= John Feltham Danneley =

English writer on music

John Feltham Danneley (baptised 1785 – c.1835) was an English writer on music.

==Life==
The second son of George Danneley, a lay clerk of St. George's Chapel, Windsor, and his wife Elizabeth, he was born at Wokingham, Berkshire, into a family who had come down in the world. His first musical instruction was from his father, and at the age of 15 he studied thorough bass with Samuel Webbe and the pianoforte under Charles Knyvett, and then Charles Neate. He is also said to have had some lessons from Joseph Woelfl, presumably later, as Woelfl only settled in England in 1805.

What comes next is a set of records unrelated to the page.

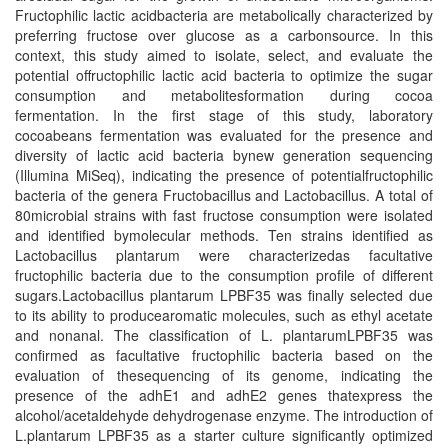
Fructophilic lactic acidbacteria are metabolically characterized by
preferring fructose over glucose as a carbonsource. In this
context, this study aimed to isolate, select, and evaluate the
potential offructophilic lactic acid bacteria to optimize the sugar
consumption and metabolitesformation during cocoa
fermentation. In the first stage of this study, laboratory
cocoabeans fermentation was evaluated for the presence and
diversity of lactic acid bacteria bynew generation sequencing
(Illumina MiSeq), indicating the presence of potentialfructophilic
bacteria of the genera Fructobacillus and Lactobacillus. A total of
80microbial strains with fast fructose consumption were isolated
and identified bymolecular methods. Ten strains identified as
Lactobacillus plantarum were characterizedas facultative
fructophilic bacteria due to the consumption profile of different
sugars.Lactobacillus plantarum LPBF35 was finally selected due
to its ability to producearomatic molecules, such as ethyl acetate
and nonanal. The classification of L. plantarumLPBF35 was
confirmed as facultative fructophilic bacteria based on the
evaluation of thesequencing of its genome, indicating the
presence of the adhE1 and adhE2 genes thatexpress the
alcohol/acetaldehyde dehydrogenase enzyme. The introduction of
L.plantarum LPBF35 as a starter culture significantly optimized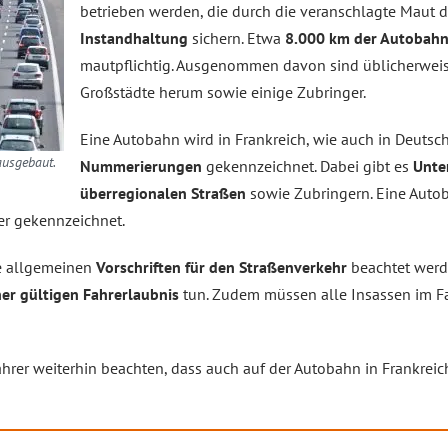
betrieben werden, die durch die veranschlagte Maut 
Instandhaltung
sichern. Etwa
8.000 km der Autobah
mautpflichtig. Ausgenommen davon sind üblicherweis
Großstädte herum sowie einige Zubringer.
Eine Autobahn wird in Frankreich, wie auch in Deutsc
ausgebaut.
Nummerierungen
gekennzeichnet. Dabei gibt es
Unte
überregionalen Straßen
sowie Zubringern. Eine Autob
er gekennzeichnet.
e allgemeinen
Vorschriften für den Straßenverkehr
beachtet werde
ner gültigen Fahrerlaubnis
tun. Zudem müssen alle Insassen im 
hrer weiterhin beachten, dass auch auf der Autobahn in Frankreic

About 1803, Danneley abandoned music to live with a rich uncle, from whom he had expectations; but later resumed his musical studies. Until 1812 he lived with his mother at Odiham, where he became interested in continental music and languages from intercourse with prisoners of war quartered there. In 1812 he went to Ipswich as a teacher of music; a few years later he was appointed organist of the church of St. Mary of the Tower.

In 1816, Danneley visited Paris, where he studied under Anton Reicha, Louis-Barthélémy Pradher, and Aleksander Mirecki, and encountered Pierre-Alexandre Monsigny and Luigi Cherubini. He returned to Ipswich. He was married in 1822, and around 1824 seems to have settled in London.

Details of the latter years of Danneley's career in London are scanty. He published music at 22 Tavistock Place, and in the post-office directories from 1832 to 1834 his name occurs as a music seller and publisher of 13 Regent Street.

==Works==
Danneley published:

- Introduction to the Elementary Principles of Thorough Bass and Classical Music (Ipswich, 1820)
- Palinodia a Nice, set of thirteen vocal duets
- An Encyclopædia or Dictionary of Music (1825)
- Musical Grammar (1825), the preface dated from 92 Norton Street, Portland Place. London
- Article on Music (1829) in the London Encyclopædia
- The Nosegay: a Gage d'Amour and Musical Cadeau for 1832, with F. W. N. Bayley, from 13 Regent Street, London.
- Sonatinas for the pianoforte, and songs.